By Rebecca Black, PA
Northern Ireland’s Agriculture Minister has threatened legal action over post-Brexit trading arrangements with Great Britain.
Edwin Poots told Stormont MLAs that the Northern Ireland Protocol “ultimately needs to go”.
He said there are estimations of 15,000 checks on goods per week at the region’s ports once various grace periods for the new rules have ended.
Mr Poots told MLAs that in January he instructed his officials to obtain legal opinion from a top UK constitutional lawyer.
He said an eminent QC has been appointed, and is “currently scrutinising every aspect of that protocol”.

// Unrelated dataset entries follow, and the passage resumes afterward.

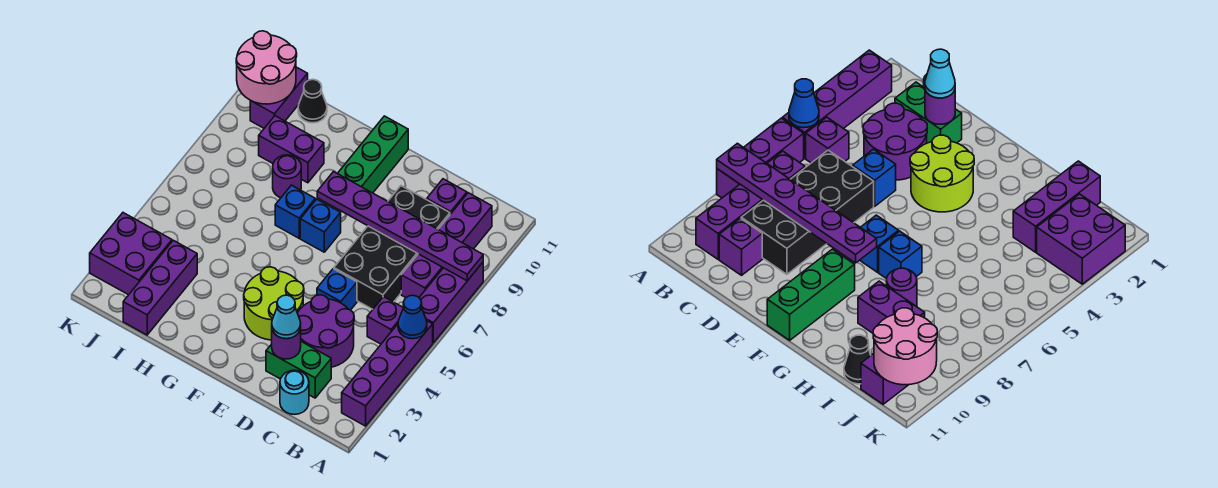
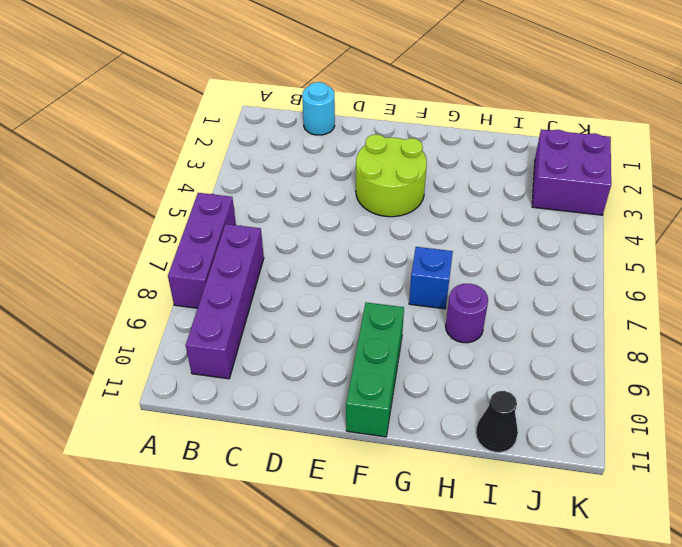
none -> purple 1x4 brick [342,320,433,426]
none -> purple 1x1 brick [367,297,403,344]
none -> green 1x2 brick [266,342,331,398]

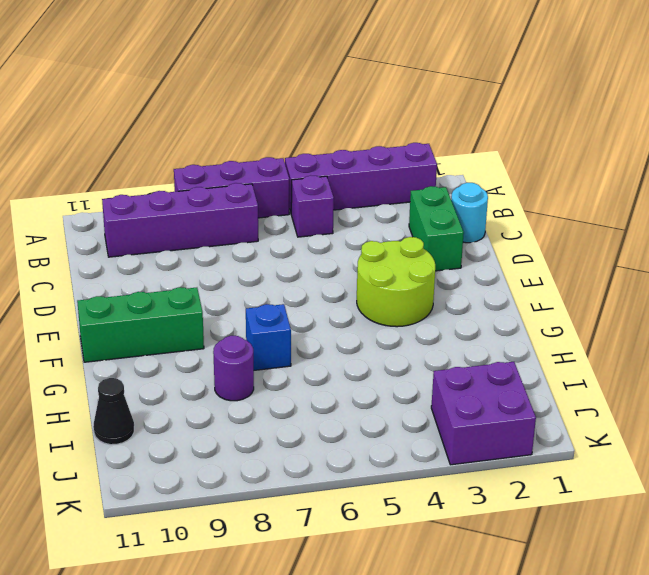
none -> purple 2x2 round brick [298,295,354,367]
none -> black 2x4 brick [334,186,450,309]
none -> purple 1x1 brick [427,179,467,214]

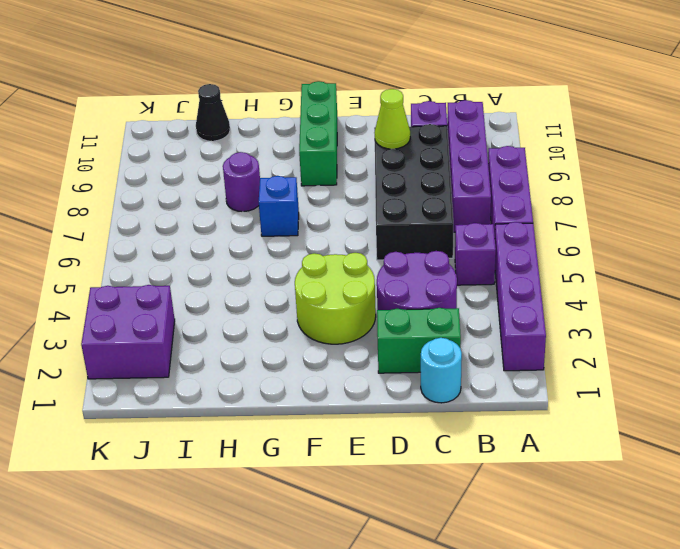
lime 1x1 cone [375,89,410,149] -> none
none -> blue 1x1 brick [317,269,357,310]
none -> blue 1x1 brick [300,199,341,252]
none -> purple 1x2 brick [259,116,324,183]

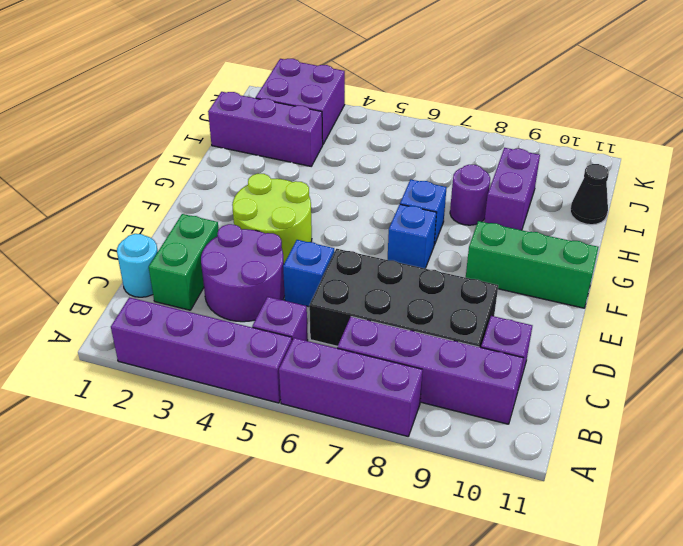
none -> purple 1x2 brick [250,67,308,128]
none -> blue 1x1 cone [398,295,427,339]
none -> purple 1x6 plate [317,172,483,281]

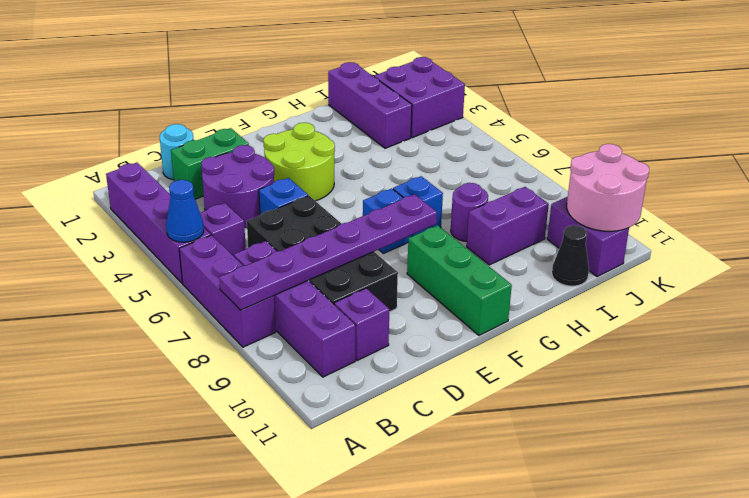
none -> purple 1x1 round brick [272,328,301,359]
none -> cyan 1x1 cone [272,295,301,339]

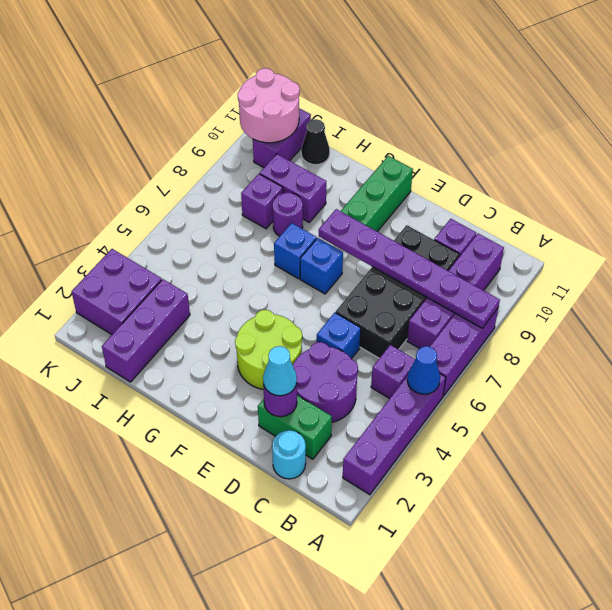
purple 1x1 brick [241,174,283,229] -> none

“On completion of that piece of work, it is my intention to lodge judicial proceedings against the protocol,” he said.
“I would hope that the Department for Economy, and the Department for Health, because this is having major implications for both medicines and medical devices, will join with me in taking an action against the European Union and the UK Government for the damage that it is inflicting on all of the people of Northern Ireland.”
Mr Poots also insisted that he has not “authorised” any new infrastructure to carry out the checks.
“This has been imposed by Westminster, paid for by Westminster to placate the demands of Dublin and indeed the pro-Protocol parties, that is Sinn Fein, the SDLP and the Green Party and as a result every consumer will feel the pain of this protocol,” he said.